Highlights
- GQG Partners navigates market volatility with robust fund inflows.
- VanEck Morningstar Wide Moat ETF leverages competitive advantages in top US stocks.
- Both entities exhibit potential despite recent market dips.
In the face of recent market fluctuations driven by uncertainties around US tariffs and their global repercussions, certain ASX-listed shares and ETFs are demonstrating potential as compelling opportunities for those looking for value in turbulent times. Among these, GQG Partners Inc (ASX:GQG) and the VanEck Morningstar Wide Moat ETF (ASX:MOAT) stand out due to their unique market positions and promising financial metrics.
GQG Partners Inc: A Closer Look at Stability and Growth
GQG Partners, a distinguished fund manager, has seen a notable dip of 14% in its share price since February 17, 2025. Despite the broader market sell-off affecting fund managers due to potential decreases in funds under management (FUM), GQG Partners maintains a positive trajectory, showcasing strong fundamentals that could drive recovery and growth in the coming months. The firm has consistently outperformed its benchmarks, underscoring the skill of its investment team.

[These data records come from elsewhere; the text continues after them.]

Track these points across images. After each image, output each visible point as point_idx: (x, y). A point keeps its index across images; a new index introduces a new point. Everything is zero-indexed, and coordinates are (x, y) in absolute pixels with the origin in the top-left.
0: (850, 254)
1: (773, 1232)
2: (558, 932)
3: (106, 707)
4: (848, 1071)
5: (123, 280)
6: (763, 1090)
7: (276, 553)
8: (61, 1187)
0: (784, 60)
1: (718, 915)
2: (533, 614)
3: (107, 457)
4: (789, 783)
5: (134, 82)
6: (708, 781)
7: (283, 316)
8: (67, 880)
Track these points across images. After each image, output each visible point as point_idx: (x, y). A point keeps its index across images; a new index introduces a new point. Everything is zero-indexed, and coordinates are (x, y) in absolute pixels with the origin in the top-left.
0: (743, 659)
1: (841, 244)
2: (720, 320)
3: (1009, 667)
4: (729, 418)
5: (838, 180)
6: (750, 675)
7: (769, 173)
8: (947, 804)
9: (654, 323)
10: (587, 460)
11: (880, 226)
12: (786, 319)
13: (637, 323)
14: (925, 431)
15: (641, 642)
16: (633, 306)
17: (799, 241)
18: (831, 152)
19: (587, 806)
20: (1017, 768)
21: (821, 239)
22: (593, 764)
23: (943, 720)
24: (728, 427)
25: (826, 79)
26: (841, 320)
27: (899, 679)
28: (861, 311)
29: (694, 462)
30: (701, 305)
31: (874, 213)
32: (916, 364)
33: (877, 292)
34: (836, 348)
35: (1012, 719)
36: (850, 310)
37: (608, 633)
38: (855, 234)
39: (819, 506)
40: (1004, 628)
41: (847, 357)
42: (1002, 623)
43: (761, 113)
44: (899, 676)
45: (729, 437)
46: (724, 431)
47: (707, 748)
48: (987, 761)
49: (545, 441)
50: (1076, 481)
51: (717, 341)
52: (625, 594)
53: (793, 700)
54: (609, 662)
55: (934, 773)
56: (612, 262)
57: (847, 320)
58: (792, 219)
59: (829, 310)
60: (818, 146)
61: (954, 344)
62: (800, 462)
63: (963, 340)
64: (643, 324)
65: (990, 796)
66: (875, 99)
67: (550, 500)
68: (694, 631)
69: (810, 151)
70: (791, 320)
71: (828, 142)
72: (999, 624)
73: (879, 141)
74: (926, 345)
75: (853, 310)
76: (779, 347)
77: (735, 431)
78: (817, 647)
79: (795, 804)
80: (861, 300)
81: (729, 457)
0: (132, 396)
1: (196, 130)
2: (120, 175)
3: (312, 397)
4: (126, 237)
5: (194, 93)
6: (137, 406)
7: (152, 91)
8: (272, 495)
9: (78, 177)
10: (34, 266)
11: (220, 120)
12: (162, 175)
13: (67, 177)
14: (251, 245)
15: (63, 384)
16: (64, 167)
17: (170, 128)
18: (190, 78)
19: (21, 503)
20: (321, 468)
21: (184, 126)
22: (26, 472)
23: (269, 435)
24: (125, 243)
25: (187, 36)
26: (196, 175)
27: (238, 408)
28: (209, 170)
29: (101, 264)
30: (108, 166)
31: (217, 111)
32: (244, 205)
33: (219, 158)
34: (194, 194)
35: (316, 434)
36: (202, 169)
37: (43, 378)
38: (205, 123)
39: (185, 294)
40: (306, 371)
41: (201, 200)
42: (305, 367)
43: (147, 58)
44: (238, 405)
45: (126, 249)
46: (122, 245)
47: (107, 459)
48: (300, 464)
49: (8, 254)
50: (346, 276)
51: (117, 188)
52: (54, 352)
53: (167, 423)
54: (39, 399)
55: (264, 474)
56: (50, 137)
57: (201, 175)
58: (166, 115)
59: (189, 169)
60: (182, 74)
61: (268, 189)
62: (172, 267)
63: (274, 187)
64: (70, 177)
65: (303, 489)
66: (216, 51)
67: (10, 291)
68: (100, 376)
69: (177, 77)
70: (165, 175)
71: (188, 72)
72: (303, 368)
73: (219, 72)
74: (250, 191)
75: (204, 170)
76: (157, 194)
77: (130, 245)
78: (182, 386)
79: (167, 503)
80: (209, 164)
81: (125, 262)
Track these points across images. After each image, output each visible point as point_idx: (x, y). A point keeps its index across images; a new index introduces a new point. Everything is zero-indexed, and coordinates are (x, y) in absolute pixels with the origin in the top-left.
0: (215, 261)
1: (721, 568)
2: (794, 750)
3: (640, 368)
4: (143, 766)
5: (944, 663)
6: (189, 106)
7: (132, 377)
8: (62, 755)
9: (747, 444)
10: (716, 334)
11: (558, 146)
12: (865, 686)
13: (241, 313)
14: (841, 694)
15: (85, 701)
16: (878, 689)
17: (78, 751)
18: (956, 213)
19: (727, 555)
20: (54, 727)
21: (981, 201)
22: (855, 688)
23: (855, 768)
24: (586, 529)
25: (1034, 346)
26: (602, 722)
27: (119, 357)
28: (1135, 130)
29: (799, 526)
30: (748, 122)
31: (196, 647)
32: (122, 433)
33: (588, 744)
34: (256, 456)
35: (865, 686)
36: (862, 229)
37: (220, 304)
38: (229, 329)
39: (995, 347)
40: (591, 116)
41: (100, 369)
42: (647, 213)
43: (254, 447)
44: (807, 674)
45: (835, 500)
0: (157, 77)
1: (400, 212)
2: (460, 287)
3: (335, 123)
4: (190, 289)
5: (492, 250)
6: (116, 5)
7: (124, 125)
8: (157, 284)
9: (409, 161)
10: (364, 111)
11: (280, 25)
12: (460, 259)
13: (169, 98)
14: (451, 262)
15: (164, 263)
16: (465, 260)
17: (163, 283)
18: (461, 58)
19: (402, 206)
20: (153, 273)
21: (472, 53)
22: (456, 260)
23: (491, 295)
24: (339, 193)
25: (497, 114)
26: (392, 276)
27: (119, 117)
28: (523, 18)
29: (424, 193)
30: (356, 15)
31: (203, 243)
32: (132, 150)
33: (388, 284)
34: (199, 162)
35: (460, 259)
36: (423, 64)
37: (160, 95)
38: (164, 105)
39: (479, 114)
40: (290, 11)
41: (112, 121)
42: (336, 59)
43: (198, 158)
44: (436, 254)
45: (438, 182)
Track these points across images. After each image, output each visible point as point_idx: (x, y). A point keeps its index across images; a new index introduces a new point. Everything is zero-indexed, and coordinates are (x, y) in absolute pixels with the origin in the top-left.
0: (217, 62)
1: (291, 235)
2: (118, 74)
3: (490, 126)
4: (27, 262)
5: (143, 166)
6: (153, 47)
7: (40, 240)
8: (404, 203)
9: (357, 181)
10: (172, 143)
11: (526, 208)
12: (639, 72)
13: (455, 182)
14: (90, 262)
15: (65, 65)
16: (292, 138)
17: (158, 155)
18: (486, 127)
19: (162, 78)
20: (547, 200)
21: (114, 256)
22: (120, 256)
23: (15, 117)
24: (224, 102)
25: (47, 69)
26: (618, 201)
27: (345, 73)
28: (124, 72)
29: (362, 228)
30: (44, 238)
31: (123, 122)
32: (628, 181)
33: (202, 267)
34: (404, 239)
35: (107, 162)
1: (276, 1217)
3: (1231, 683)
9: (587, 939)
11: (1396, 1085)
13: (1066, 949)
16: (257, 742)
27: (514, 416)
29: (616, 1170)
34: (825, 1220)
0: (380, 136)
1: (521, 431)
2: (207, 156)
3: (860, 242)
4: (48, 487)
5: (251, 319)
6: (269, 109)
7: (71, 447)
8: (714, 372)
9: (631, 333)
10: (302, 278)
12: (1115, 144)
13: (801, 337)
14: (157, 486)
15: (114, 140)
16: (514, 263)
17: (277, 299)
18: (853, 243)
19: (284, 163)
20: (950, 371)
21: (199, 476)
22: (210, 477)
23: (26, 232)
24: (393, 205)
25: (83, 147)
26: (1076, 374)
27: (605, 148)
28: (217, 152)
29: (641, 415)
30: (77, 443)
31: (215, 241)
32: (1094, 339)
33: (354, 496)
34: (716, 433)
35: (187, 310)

One of the key strengths of GQG Partners is its sustained net inflows, even during market downturns. In February 2025 alone, the fund manager reported net inflows of $1.1 billion. This ongoing investor confidence, combined with low management and performance fees, positions GQG to potentially enhance its FUM and profitability. According to estimates from CMC Markets, GQG’s dividend yield is expected to be just over 10% for FY25, suggesting an attractive return for shareholders.
VanEck Morningstar Wide Moat ETF: Investing in Competitive Strength
The VanEck Morningstar Wide Moat ETF, meanwhile, offers investors exposure to U.S. stocks with significant competitive advantages—a strategy that can lead to sustainable high profit levels over extended periods. The ETF includes powerhouse companies such as Boeing, Walt Disney, Alphabet (Google), Adobe, and Salesforce, each recognized for enduring market dominance.
MOAT’s investment approach is particularly strategic; it targets companies that are not only strong performers but also priced attractively relative to Morningstar’s estimates of fair value. This methodology ensures that investments are made in businesses that are likely to continue generating impressive profits, making the ETF an appealing proposition, especially after a 7.6% decline in its value since January 31, 2025.
As the market navigates through periods of uncertainty and volatility, both GQG Partners Inc and the VanEck Morningstar Wide Moat ETF represent intriguing opportunities for those looking to invest in assets that not only withstand market pressures but can also capitalize on their intrinsic strengths. With their robust performance and strategic market positioning, GQG and MOAT are poised to attract attention from investors seeking stability and growth potential in a fluctuating economic landscape.